SOURCE PASSAGE:

════════════════════

PG&E believes it’s entitled “to remain the monopoly franchisee indefinitely, no matter how many rules you break, how much evidence you hide, how many felonies you commit [or] how much damage you do,” Hempling told the PUC.

To stand up to PG&E, state officials must be ready to adopt alternatives to the monopoly, investor-owned utility, he said. “We need to show that ‘too big to fail’ is a myth.”

A senior citizens community in Paradise, Calif., was destroyed by the Camp Fire in November. PG&E has said its equipment was likely to blame for the fire that killed 85 people. | © RTO Insider

PG&E insists it’s taking safety concerns seriously and trying to change. It announced plans this month to install a new chief executive and 11 new board members out of 13, touting the new members’ utility and safety experience. (See Former FERC Commissioner Brownell Named PG&E Chair.)

On April 22, however, PG&E provoked more public outrage by asking the PUC to increase its return on equity — a major source of profits — from 10.25% to 16% to help pay for $28 billion in fire safety and other upgrades over the next four years. (Southern California Edison, also blamed for deadly wildfires, recently requested that FERC approve a higher ROE for safety-related transmission line investments.)

“PG&E is proposing a $1.2 billion increase in its currently approved cost of capital, based on a 16% return on equity,” the utility said in a news release. The proposed increase is meant to ensure access to capital markets and would raise an average customer’s electricity bill by about 7%, it said.

“Investors must continue to play a vital role in providing the capital necessary to fund essential safety and reliability infrastructure upgrades,” CFO Jason Wells said in the statement. “These investments allow PG&E to offset the upfront, immediate costs of these long-term projects to our customers.”

Travis Kavulla, director of energy and environmental policy at the R Street Institute, a D.C. think tank, and a member of the Western Energy Imbalance Market’s Governing Body, said the applications for higher returns on equity filed by PG&E and SCE would base a quarter to a third of the companies’ future profits on predicted fire liabilities.

The utilities, especially PG&E, “have already made in essence an opening bid to say what amount of their profit is guided by wildfire-related risk,” Kavulla said. Instead, he said, profits should be connected to measurable results.

════════════════════

RECORDED INFORMATION:
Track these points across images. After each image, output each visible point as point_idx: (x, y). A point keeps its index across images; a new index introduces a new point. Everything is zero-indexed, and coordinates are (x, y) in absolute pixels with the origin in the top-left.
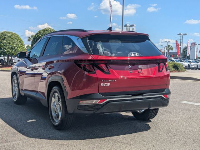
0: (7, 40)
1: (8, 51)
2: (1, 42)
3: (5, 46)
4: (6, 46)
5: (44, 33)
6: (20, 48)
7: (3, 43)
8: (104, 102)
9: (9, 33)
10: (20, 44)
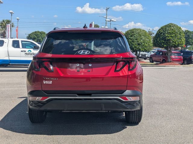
0: (135, 37)
1: (135, 47)
2: (130, 39)
3: (132, 42)
4: (134, 42)
5: (166, 29)
6: (147, 44)
7: (131, 39)
8: (46, 100)
9: (138, 29)
10: (147, 39)
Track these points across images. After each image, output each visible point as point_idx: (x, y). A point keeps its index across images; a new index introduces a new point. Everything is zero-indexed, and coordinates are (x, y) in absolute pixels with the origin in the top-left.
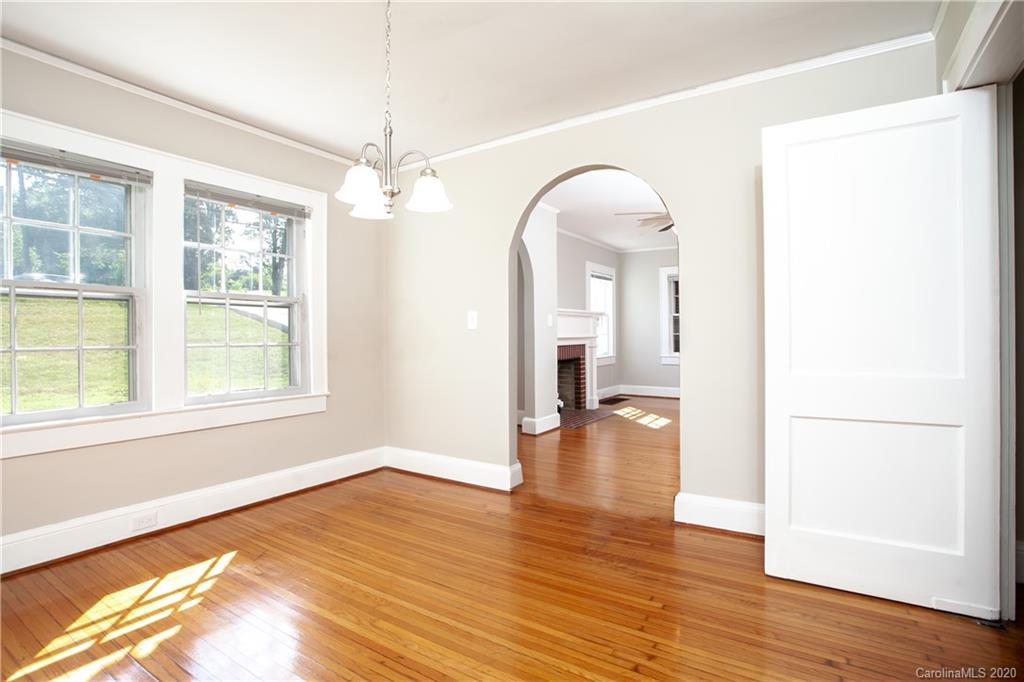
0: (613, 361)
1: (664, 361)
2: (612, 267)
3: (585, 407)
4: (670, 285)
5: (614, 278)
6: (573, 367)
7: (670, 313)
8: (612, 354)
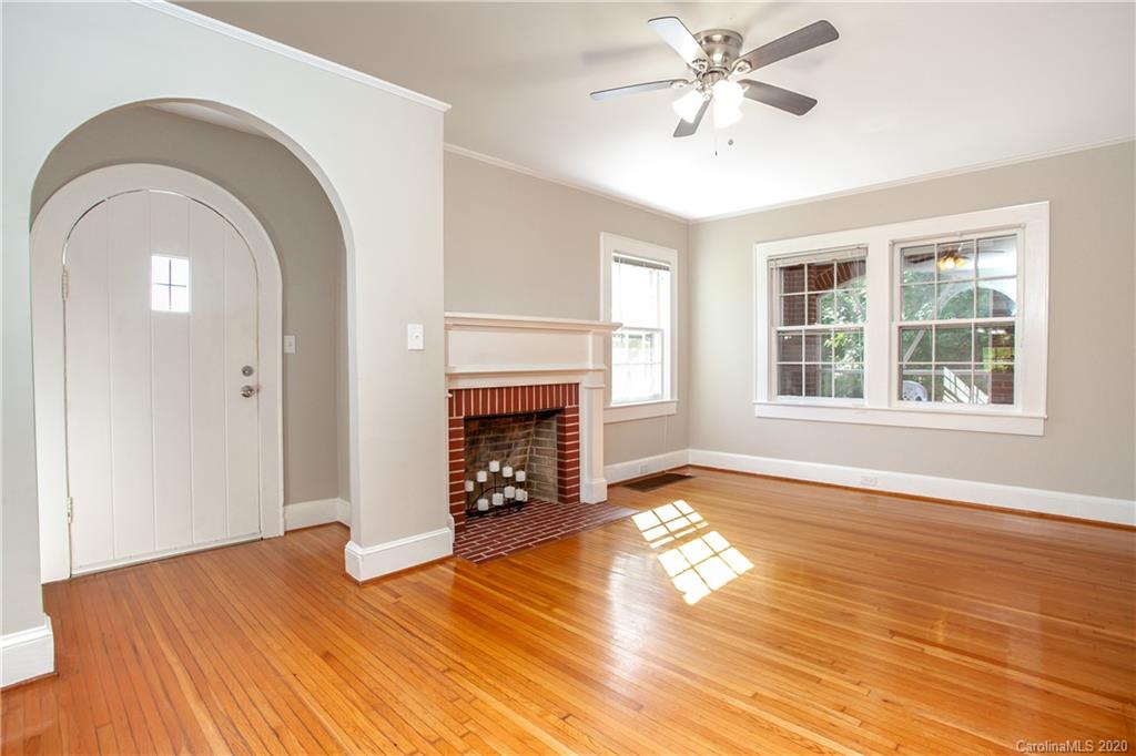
0: (672, 409)
1: (759, 411)
2: (670, 247)
3: (577, 498)
4: (771, 277)
5: (674, 266)
6: (555, 424)
7: (771, 323)
8: (667, 398)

════════════════════

PROBLEMS AND TASKS:
1. Answer these questions from the PG&E excerpt:
(a) How many of PG&E's 13 board members did the company plan to replace?
(b) What return on equity did PG&E ask the PUC to raise, and to what figure?
(c) By about what percentage would the proposed increase raise an average customer's electricity bill?
2. Print the PG&E excerpt word for word, beginning at the words "On April 22, however, PG&E" and stopping after the words "transmission line investments.)".
Answer from the PG&E excerpt alone, not from the listing.

RESPONSES TO THE TASKS:
1.
(a) 11
(b) From 10.25% to 16%
(c) About 7%

2.
On April 22, however, PG&E provoked more public outrage by asking the PUC to increase its return on equity — a major source of profits — from 10.25% to 16% to help pay for $28 billion in fire safety and other upgrades over the next four years. (Southern California Edison, also blamed for deadly wildfires, recently requested that FERC approve a higher ROE for safety-related transmission line investments.)